This semester marked a venture into doing as much work as paperless as possible. This is a daunting task for an artist but thanks to technology, most notably the iPad, it is an achievable goal. It's only been slightly painful as I have used some paper to work out ideas and do some sketching on... but there's an app for that.
There are a few apps that have made this transition go really smooth and they are...
Note Taker HD
A few pieces of necessary kit would be...
Protective case with multiple display angles
6 ft. charging cord from Apple
Now to really capitalize on this a stylus has been a must. It allows me write and draw on a contact point much smaller than my finger tip for more accurate results. Any PDFs I can open on the iPad I can open directly into Note Taker to highlight and make notes on. If the iPad can't open it, no worries, I just open it at home and import it into the iPad via iTunes.
Pages, while not as powerful as Word, has a nice amount of features and allows any document you make to be sent as a Pages, Word, or PDF document. My final paper for Theory & Criticism last semester was written on my iPad. iDisk is a must for keeping important documents like my resumé, and pictures such as my portfolio always available. All the ebook readers are good to have, if your looking for a specific book chances are one will have it. I was able to find some textbooks in ebook format at a significant price reduction because there is no shipping, no ink, no paper.
Have I totally abandoned paper? No. Have I drastically cut back from what I was using before? Most definitely. I still use Post-it notes, but thats about it... I used 6 sheets of tracing paper to figure out my final form for the wire armature this semester.
Is it for everyone? No. Someone who is really into 2-D processes will hate it as an iPad does not have the strength of a laptop, at least not for 4-5 generations from now. Anyone who touch types will hate it, anyone who actually types at all will hate it. I hunt and peck when I type so no worries for me on the keyboard size.

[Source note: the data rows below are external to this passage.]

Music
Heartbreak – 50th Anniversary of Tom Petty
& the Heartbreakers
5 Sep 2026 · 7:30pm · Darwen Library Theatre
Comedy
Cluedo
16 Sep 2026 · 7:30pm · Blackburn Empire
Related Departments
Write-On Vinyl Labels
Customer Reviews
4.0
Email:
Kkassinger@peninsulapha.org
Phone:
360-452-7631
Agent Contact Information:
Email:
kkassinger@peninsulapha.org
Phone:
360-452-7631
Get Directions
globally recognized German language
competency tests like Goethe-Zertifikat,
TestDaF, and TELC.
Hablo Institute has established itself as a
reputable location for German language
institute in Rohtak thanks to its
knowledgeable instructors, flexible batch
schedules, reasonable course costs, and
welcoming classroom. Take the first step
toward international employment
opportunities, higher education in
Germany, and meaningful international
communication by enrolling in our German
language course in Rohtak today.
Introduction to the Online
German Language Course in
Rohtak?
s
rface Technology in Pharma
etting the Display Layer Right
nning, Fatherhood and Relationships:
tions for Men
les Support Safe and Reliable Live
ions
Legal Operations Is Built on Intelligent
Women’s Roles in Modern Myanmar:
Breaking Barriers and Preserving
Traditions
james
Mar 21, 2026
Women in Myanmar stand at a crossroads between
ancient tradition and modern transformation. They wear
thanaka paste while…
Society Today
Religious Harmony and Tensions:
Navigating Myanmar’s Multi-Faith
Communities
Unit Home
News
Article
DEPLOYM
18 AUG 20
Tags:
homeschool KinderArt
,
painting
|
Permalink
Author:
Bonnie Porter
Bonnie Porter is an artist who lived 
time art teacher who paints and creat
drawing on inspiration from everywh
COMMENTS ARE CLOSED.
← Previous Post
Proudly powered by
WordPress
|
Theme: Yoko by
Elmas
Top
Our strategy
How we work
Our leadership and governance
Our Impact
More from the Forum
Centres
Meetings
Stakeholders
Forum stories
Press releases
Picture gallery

The more I use it, the more I am impressed by it (and trust me, I was a heckler of it when it was first announced, I felt this video summed up all the hype it was getting) in terms of how it does everything I need it to quickly and efficiently. How it has merged into my life rather seamlessly after giving my wife my laptop after hers got broken. It can't do everything, but it's not supposed to. Anything I need to do on a more powerful machine, like blogging, I make a note of and do it at home after working in the studio.